By Maria Mottola, Executive Director of the New York Foundation - They played that happy music again on National Public Radio this morning. When Marketplace reports on the stock market performance, it plays either "We're in the Money" if the market went up or "stormy weather" if the market went down. Sometimes it plays "Don't mean a thing if it ain’t got that swing" which reminds us that no one really knows what’s going on with the market’s performance.
National Public Radio has been playing the happy music quite a bit lately, so why are you still hearing from foundations that grant budgets are still down? Don't foundation investment committees listen to NPR?

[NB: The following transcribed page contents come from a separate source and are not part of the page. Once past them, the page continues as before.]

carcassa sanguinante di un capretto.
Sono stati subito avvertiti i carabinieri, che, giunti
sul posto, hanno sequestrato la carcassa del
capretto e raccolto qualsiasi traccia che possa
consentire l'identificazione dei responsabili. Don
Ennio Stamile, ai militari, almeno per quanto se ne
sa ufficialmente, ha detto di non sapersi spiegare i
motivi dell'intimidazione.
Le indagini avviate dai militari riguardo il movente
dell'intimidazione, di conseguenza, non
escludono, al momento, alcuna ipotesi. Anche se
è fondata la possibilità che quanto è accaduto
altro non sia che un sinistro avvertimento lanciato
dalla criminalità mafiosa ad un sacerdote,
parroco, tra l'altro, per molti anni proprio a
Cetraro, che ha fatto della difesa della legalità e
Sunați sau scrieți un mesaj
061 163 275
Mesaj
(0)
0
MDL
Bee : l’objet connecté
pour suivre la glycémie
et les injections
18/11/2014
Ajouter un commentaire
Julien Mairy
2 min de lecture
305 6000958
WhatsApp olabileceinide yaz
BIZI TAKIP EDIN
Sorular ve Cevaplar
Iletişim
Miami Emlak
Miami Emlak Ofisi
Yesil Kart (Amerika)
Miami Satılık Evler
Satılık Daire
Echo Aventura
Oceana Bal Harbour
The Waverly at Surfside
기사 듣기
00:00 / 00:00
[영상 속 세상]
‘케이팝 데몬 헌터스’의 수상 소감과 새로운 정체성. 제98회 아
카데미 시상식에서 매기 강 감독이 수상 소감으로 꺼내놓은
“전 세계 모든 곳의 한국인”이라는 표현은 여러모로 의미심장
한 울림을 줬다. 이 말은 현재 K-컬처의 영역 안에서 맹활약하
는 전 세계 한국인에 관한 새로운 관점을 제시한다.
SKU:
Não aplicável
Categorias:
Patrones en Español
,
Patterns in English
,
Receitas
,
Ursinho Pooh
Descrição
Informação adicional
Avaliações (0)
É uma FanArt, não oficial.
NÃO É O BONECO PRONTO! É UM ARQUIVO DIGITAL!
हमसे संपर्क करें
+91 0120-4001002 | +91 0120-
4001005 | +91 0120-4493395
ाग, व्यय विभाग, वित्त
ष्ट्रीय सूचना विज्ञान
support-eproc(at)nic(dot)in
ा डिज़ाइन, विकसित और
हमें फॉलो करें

Here's how most foundations determine how much funding to distribute each year. First, take into account the IRS requires foundations to distribute a certain percentage to qualify as tax exempt. Five percent is the pay-out requirement but that can include certain administrative expenses related to programs. What happens is that most foundations use a three year average of how their endowments performed to determine what the grants spending should be. It took awhile for me to make sense of this. Why wouldn't a foundation give out more money in a year the endowment made more money? In fact, if a foundation did that, you'd have to do the reverse as well - give out far less money in years the market did poorly. If you based year grants budget on market performance year by year, giving would be as volatile as the markets and there would be no way for grantees to know that money they received one year could be counted on for the next.
Averaging helps "smooth out" all the ups and downs of market performance and gives foundations a reasonable shot at planning ahead for consistent giving.
Though the market has done pretty well these last few months, most foundations will continue to have smaller grants budgets than they did before the market tanked in 2007. That's because, when determining what the average endowment was over the past three years, 2010 and 2011 still include the highest numbers from before the crash. When we start to do planning for 2012, those high numbers fall off and we'll be left with an average of some pretty dismal numbers from 2007, 2008, 2009.
So don’t be confused by the happy music. For most of us, its too soon to celebrate an economic recovery.